Elon Musk has been forced to step down as Tesla chairman and pay a fine after reaching a deal with US regulators over tweets he posted about taking the firm private.
The move follows Thursday’s decision by the US Securities and Exchange Commission (SEC) to sue Musk for alleged securities fraud.
Under the settlement Musk would remain as chief executive but must leave his other post within 45 days. Both he and the company will each pay a US$20 million fine, a British Broadcasting Corporation report said.
The agreement eases pressure on Tesla’s embattled CEO, who faced potentially being barred from serving as an officer or board member of a publicly traded company as a result of the charges.

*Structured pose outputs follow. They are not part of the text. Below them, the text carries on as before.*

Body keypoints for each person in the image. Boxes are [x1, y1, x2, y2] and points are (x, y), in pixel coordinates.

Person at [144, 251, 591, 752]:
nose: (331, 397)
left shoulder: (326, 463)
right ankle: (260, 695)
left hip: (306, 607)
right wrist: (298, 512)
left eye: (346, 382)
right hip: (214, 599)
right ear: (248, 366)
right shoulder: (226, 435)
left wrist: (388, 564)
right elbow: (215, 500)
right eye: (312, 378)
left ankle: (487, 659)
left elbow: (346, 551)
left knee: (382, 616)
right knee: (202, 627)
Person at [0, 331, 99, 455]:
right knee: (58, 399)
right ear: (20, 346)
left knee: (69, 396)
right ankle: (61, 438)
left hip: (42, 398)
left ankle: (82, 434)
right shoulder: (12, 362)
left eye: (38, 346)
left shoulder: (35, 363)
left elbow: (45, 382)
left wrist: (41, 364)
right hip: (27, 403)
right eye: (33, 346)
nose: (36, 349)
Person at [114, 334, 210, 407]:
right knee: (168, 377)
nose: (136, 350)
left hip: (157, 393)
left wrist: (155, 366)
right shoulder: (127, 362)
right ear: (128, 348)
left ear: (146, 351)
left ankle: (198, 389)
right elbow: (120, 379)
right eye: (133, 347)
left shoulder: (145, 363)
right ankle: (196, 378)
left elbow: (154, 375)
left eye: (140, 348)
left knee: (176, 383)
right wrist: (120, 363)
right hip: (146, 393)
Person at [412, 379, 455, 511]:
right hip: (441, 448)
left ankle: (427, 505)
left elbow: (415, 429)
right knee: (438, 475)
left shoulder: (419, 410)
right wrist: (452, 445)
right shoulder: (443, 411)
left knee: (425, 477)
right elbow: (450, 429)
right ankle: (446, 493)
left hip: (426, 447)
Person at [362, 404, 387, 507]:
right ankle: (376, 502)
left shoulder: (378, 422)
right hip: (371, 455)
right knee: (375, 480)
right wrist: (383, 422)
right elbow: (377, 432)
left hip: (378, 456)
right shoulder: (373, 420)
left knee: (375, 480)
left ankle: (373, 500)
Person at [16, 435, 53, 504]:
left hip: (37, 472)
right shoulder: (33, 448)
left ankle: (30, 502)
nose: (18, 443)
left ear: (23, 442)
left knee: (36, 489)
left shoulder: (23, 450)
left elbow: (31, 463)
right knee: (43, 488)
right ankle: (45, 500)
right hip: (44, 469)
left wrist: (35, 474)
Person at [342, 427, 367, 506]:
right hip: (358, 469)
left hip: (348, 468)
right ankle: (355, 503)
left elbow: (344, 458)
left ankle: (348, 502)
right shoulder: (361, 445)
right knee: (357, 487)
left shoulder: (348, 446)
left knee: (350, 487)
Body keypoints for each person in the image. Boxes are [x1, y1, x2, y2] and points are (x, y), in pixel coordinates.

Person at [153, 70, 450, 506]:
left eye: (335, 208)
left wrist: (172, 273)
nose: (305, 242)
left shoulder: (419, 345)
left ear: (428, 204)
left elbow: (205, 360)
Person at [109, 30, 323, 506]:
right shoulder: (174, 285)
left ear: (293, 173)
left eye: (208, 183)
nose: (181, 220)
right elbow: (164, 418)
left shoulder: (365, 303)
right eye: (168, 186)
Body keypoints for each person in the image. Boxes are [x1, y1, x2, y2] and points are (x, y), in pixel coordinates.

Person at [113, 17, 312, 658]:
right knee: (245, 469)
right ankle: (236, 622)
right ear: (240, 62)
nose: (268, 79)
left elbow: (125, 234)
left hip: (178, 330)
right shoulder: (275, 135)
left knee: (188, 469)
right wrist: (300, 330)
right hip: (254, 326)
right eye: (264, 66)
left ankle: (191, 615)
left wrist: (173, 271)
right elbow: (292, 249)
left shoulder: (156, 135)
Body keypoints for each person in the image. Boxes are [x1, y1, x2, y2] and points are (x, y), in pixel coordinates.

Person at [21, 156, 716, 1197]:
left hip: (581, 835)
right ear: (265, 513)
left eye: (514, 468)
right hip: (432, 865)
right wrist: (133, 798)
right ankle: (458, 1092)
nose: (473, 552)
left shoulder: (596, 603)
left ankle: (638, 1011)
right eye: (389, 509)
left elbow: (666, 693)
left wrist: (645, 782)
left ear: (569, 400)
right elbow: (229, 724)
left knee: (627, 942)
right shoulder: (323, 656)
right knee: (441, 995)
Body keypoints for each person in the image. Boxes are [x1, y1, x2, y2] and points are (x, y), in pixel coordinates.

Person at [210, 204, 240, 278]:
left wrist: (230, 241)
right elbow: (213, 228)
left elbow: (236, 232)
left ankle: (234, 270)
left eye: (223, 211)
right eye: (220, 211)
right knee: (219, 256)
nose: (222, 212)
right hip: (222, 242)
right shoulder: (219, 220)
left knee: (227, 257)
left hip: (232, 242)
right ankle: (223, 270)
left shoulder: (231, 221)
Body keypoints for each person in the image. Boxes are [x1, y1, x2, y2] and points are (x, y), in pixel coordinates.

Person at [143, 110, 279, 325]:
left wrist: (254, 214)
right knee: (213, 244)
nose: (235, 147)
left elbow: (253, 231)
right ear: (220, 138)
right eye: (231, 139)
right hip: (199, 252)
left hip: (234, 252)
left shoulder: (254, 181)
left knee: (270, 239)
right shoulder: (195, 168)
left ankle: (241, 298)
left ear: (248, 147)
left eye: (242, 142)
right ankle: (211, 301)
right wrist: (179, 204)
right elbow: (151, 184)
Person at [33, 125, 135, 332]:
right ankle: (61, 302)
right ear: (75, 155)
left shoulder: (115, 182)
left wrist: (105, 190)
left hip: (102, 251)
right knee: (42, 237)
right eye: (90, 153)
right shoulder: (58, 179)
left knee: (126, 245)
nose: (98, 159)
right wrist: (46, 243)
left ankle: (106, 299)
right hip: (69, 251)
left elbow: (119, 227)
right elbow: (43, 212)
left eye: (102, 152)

“The settlements, which are subject to court approval, will result in comprehensive corporate governance and other reforms at Tesla, including Musk’s removal as chairman of the Tesla board, and the payment by Musk and Tesla of financial penalties” of $20 million each, the SEC said in a statement reported by Agence France-Presse.
The SEC had charged Musk with securities fraud, alleging that he misled investors when he tweeted on August 7 that he had “funding secured” to privatize the electric-auto maker at $420 a share.
That caused a brief spike in Tesla’s share price, leading so-called short-sellers, who have been betting on the stock crashing for years, to lose millions.
The SEC said Musk’s statements on Twitter were “false and misleading” and that he had never discussed the plans with company officials or potential funders.
Musk said he later decided against the plan.
“When companies and corporate insiders make statements, they must act responsibly,” SEC chairman Jay Clayton told AFP.